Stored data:
=== Begin Enclosure ===
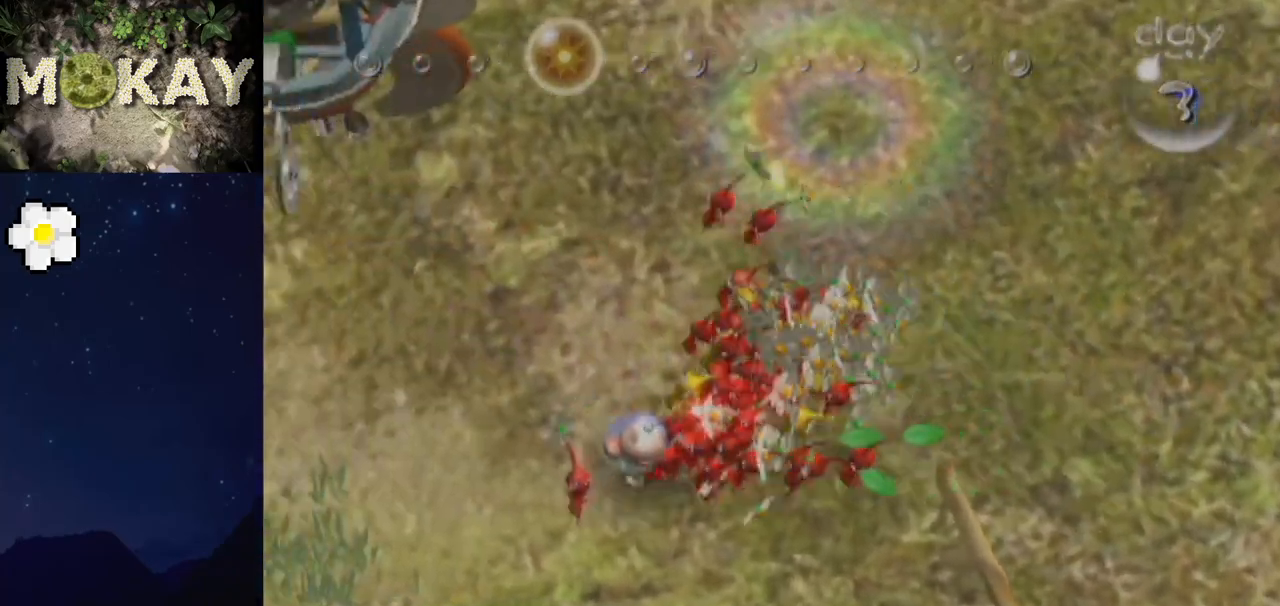
{"buttons": [], "left_stick": "left", "right_stick": "center", "events": [[133, "right_stick", "down-left"], [433, "right_stick", "center"], [467, "left_stick", "left"]]}
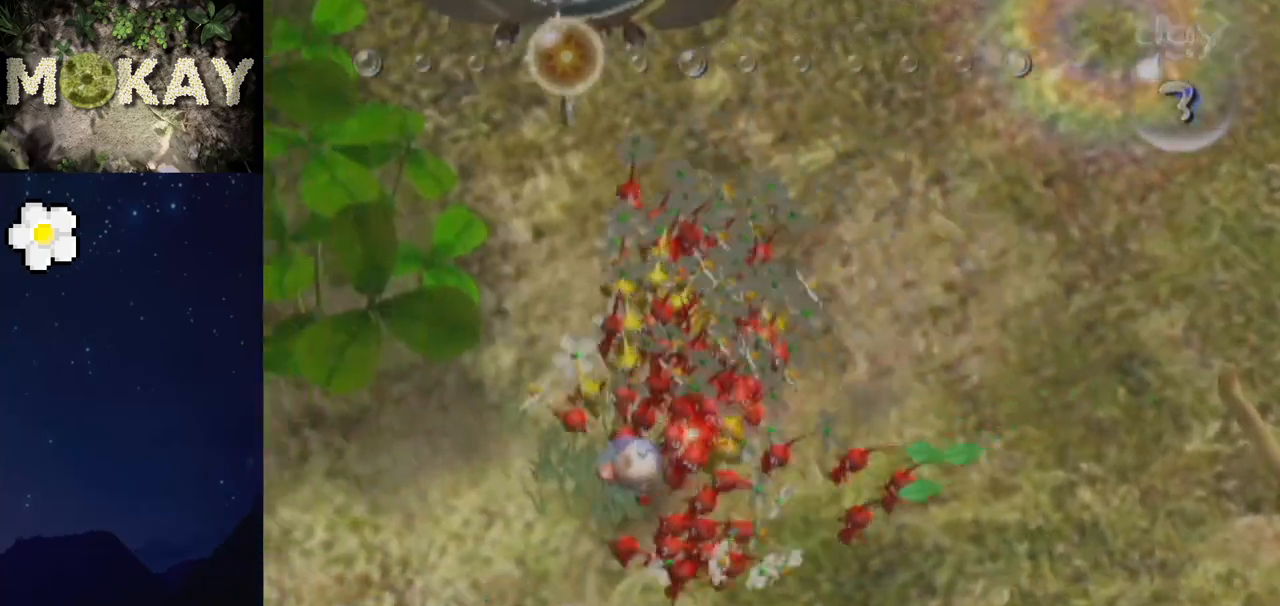
{"buttons": [], "left_stick": "down", "right_stick": "up", "events": [[100, "left_stick", "up"], [167, "left_stick", "up-right"], [200, "right_stick", "down"], [333, "right_stick", "up-left"], [367, "left_stick", "down-right"], [433, "right_stick", "up"], [467, "left_stick", "down"]]}
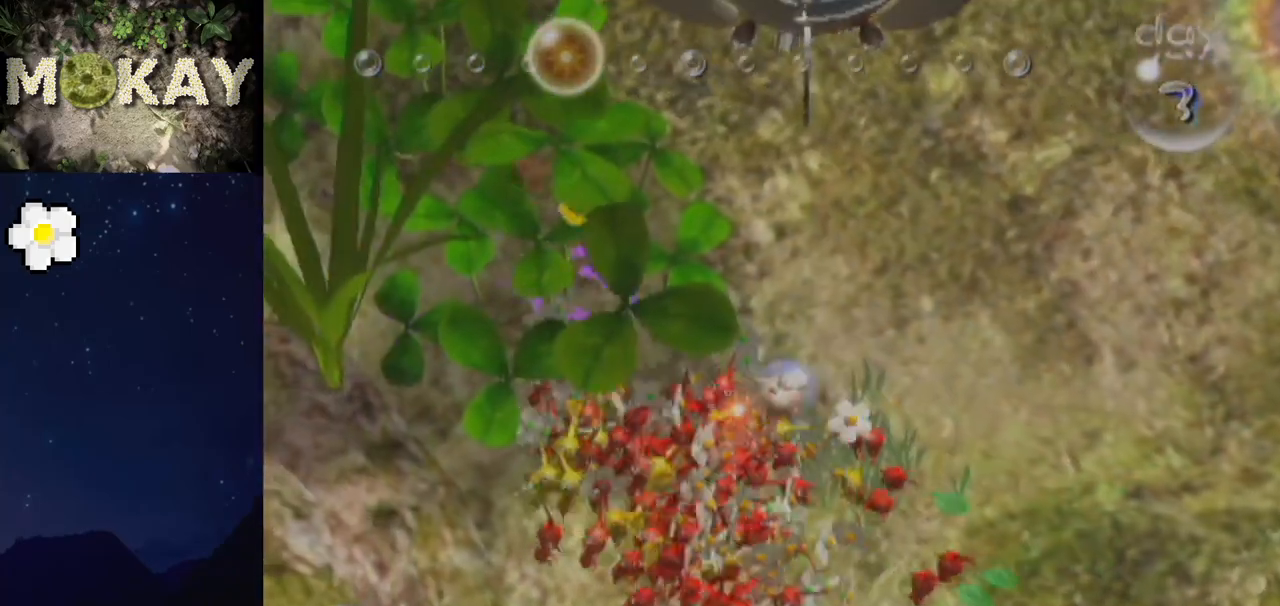
{"buttons": [], "left_stick": "up-left", "right_stick": "down-left", "events": [[67, "right_stick", "down-left"], [100, "left_stick", "down-right"], [167, "right_stick", "up-right"], [233, "left_stick", "center"], [267, "right_stick", "down"], [333, "left_stick", "up-left"], [367, "right_stick", "up-right"], [467, "right_stick", "down-left"]]}
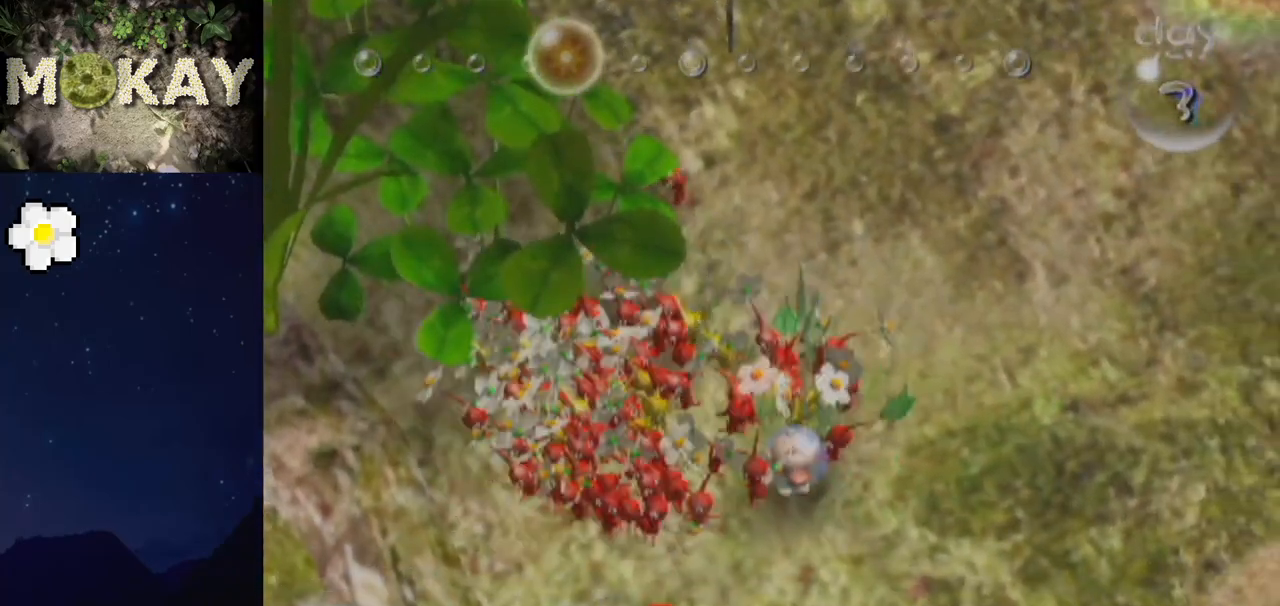
{"buttons": [], "left_stick": "center", "right_stick": "up-right", "events": [[67, "right_stick", "up-right"], [167, "left_stick", "center"], [167, "right_stick", "down"], [233, "left_stick", "down-right"], [267, "right_stick", "up-right"], [367, "left_stick", "center"], [367, "right_stick", "down"], [467, "right_stick", "up-right"]]}
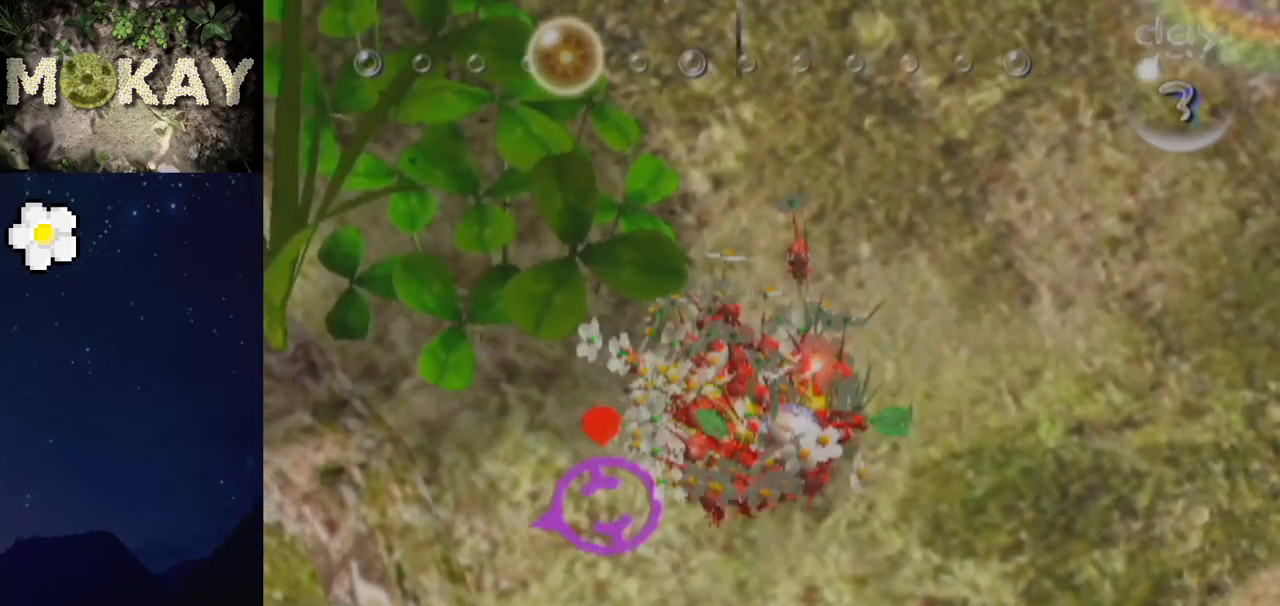
{"buttons": [], "left_stick": "center", "right_stick": "down-left", "events": [[67, "right_stick", "down-left"], [167, "right_stick", "up-right"], [233, "right_stick", "down-left"], [333, "right_stick", "up-right"], [433, "right_stick", "down-left"]]}
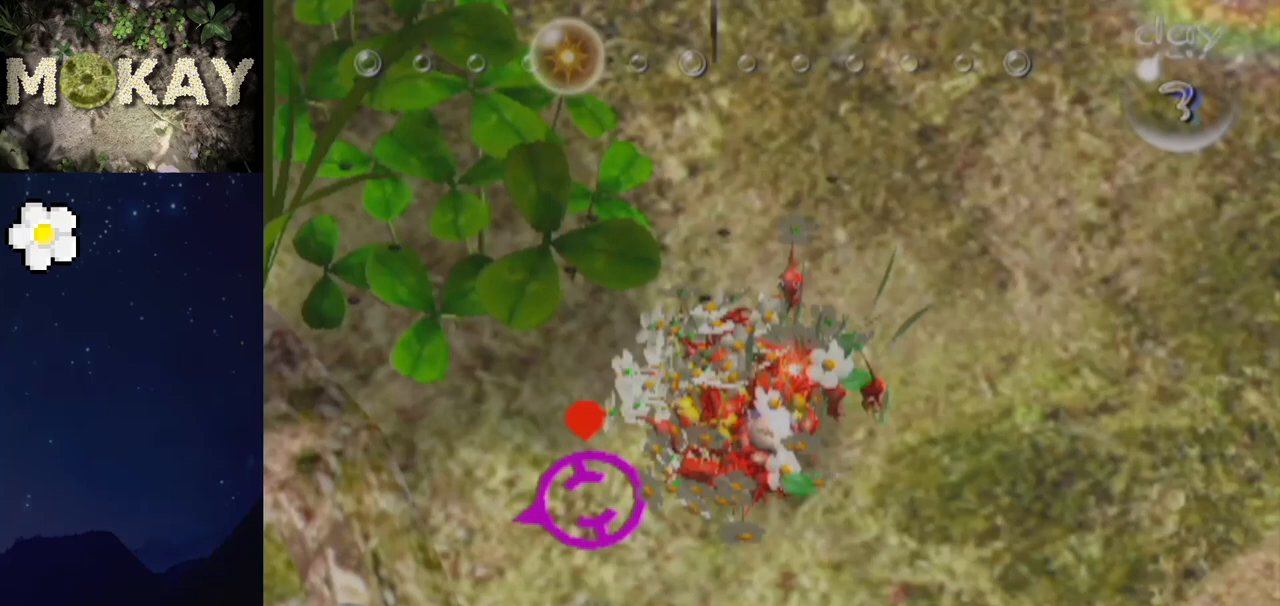
{"buttons": [], "left_stick": "center", "right_stick": "down-left", "events": [[33, "right_stick", "up-right"], [133, "right_stick", "down-left"], [200, "right_stick", "up-right"], [300, "right_stick", "down"], [400, "right_stick", "up-right"], [500, "right_stick", "down-left"]]}
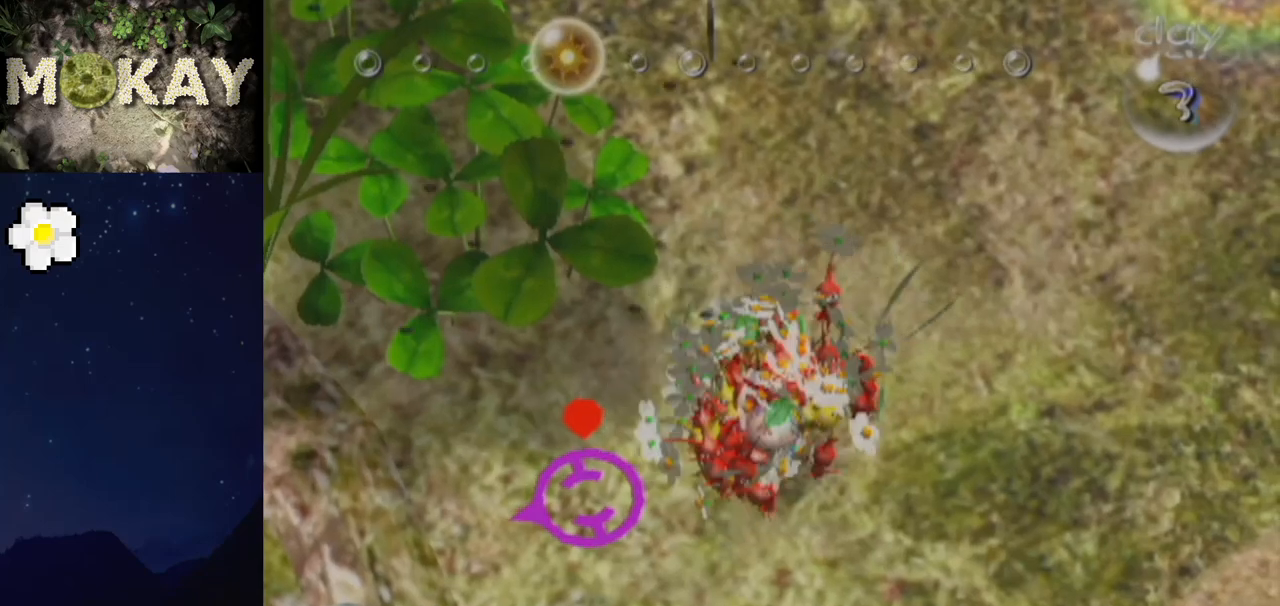
{"buttons": [], "left_stick": "center", "right_stick": "up-right", "events": [[100, "right_stick", "up-right"], [167, "right_stick", "down-left"], [300, "left_stick", "up-left"], [300, "right_stick", "up-right"], [367, "right_stick", "down-left"], [400, "left_stick", "center"], [467, "right_stick", "up-right"]]}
=== End Enclosure ===
The answer must restate every entry word for word, with the pictures left out.

Written solution ▸
{"buttons": [], "left_stick": "left", "right_stick": "center", "events": [[133, "right_stick", "down-left"], [433, "right_stick", "center"], [467, "left_stick", "left"]]}
{"buttons": [], "left_stick": "down", "right_stick": "up", "events": [[100, "left_stick", "up"], [167, "left_stick", "up-right"], [200, "right_stick", "down"], [333, "right_stick", "up-left"], [367, "left_stick", "down-right"], [433, "right_stick", "up"], [467, "left_stick", "down"]]}
{"buttons": [], "left_stick": "up-left", "right_stick": "down-left", "events": [[67, "right_stick", "down-left"], [100, "left_stick", "down-right"], [167, "right_stick", "up-right"], [233, "left_stick", "center"], [267, "right_stick", "down"], [333, "left_stick", "up-left"], [367, "right_stick", "up-right"], [467, "right_stick", "down-left"]]}
{"buttons": [], "left_stick": "center", "right_stick": "up-right", "events": [[67, "right_stick", "up-right"], [167, "left_stick", "center"], [167, "right_stick", "down"], [233, "left_stick", "down-right"], [267, "right_stick", "up-right"], [367, "left_stick", "center"], [367, "right_stick", "down"], [467, "right_stick", "up-right"]]}
{"buttons": [], "left_stick": "center", "right_stick": "down-left", "events": [[67, "right_stick", "down-left"], [167, "right_stick", "up-right"], [233, "right_stick", "down-left"], [333, "right_stick", "up-right"], [433, "right_stick", "down-left"]]}
{"buttons": [], "left_stick": "center", "right_stick": "down-left", "events": [[33, "right_stick", "up-right"], [133, "right_stick", "down-left"], [200, "right_stick", "up-right"], [300, "right_stick", "down"], [400, "right_stick", "up-right"], [500, "right_stick", "down-left"]]}
{"buttons": [], "left_stick": "center", "right_stick": "up-right", "events": [[100, "right_stick", "up-right"], [167, "right_stick", "down-left"], [300, "left_stick", "up-left"], [300, "right_stick", "up-right"], [367, "right_stick", "down-left"], [400, "left_stick", "center"], [467, "right_stick", "up-right"]]}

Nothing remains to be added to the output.